Meantime, the report claims that employees who bend the rules or break the law are rewarded with bonuses or put on paid leave.
MONEY ISSUES
Total VA funding has grown by 68 percent between 2009 and fiscal year 2015. The President’s 2015 Budget calls for $163.9 billion for the VA, including a two billion dollar increase in discretionary spending over 2014.
In the wake of the VA controversy, some members of Congress have moved to provide additional funding for fixes. Earlier this month, the Senate passed a bipartisan bill sponsored by Sen. John McCain (R-Arizona) and Sen. Bernie Sanders (I-Vermont). It provides $500 million for extra VA providers and $200 million to lease space at 26 medical facilities. It also grants the VA the authority to contract with private medical professionals outside the VA system for vets who live more than 40 miles from the nearest facility or face serious delays. The Congressional Budget Office noted that the budgetary impact of the bill is “highly uncertain” but issued a “preliminary” estimate that found that the private care provision would cost American taxpayers $35 billion over the next two years and $50 billion each year thereafter.
Sen. Coburn, a strict fiscal conservative, supports the Senate bill but argues that there are no financial excuses as to why the VA has not been able to meet its goals in caring for vets. Historically, the agency has splurged on junkets, six-figure salaries and bonuses; and ends nearly every year with more than $30 billion left over, including a half a billion earmarked for health care.

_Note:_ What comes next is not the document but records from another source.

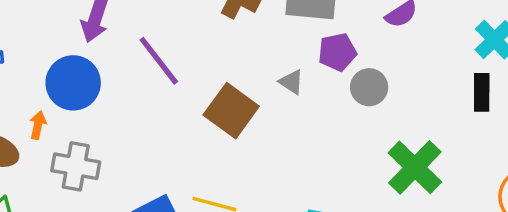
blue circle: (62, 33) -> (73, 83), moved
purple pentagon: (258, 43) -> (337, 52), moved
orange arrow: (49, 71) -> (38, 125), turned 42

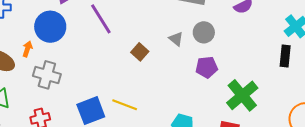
purple pentagon: (337, 52) -> (207, 67), moved
gray circle: (369, 87) -> (204, 32), moved
brown square: (231, 111) -> (140, 52), size x0.6

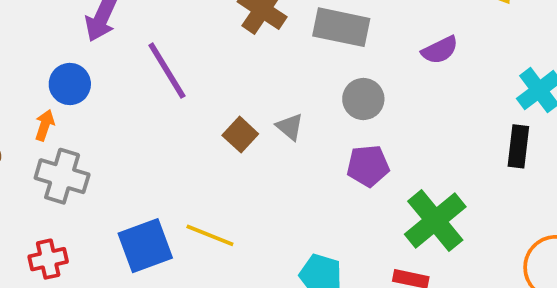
blue circle: (50, 27) -> (70, 84), size x0.7
gray triangle: (176, 39) -> (290, 127), moved
orange arrow: (27, 49) -> (45, 125), moved

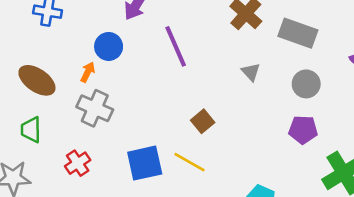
gray triangle: (290, 127) -> (251, 72), moved
brown square: (240, 135) -> (203, 121), moved
red cross: (48, 259) -> (78, 163), turned -30

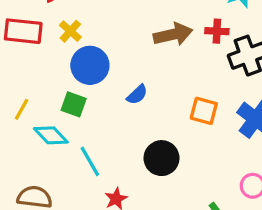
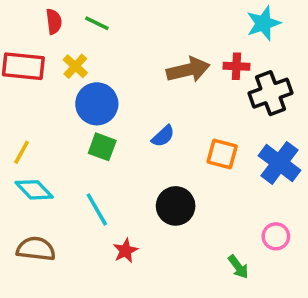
blue semicircle: (137, 95) -> (163, 136), moved
green square: (74, 104) -> (102, 147), moved
cyan diamond: (51, 135) -> (34, 190), moved

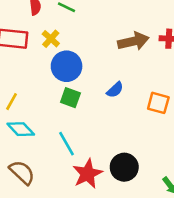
black circle: (176, 206) -> (124, 167), moved
brown semicircle: (36, 249) -> (22, 172), turned 36
red star: (125, 251) -> (87, 174), size x1.6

Examples of waste, fraud and abuse documented in Friendly Fire include:
• $5.1 million spent on software licenses that are never used.
• Nearly $500 million spent on conference rooms and curtains.
• Engineering employees at one facility alone spent $650,000 on unallowed purchases using their government debit cards.
• Millions are spent on employment call centers that handle two calls a day.
• $500,000 is spent on art and photographs to decorate VA facilities.
• Employees are paid millions to perform union duties.
• Millions are spent on historic preservation renovations including plans to install a new, decorative water wheel on the Grist Mill in Maryland.
• $2.3 million in stimulus funds was spent on a wind turbine that never became functional at a VA facility in St. Cloud, Minnesota.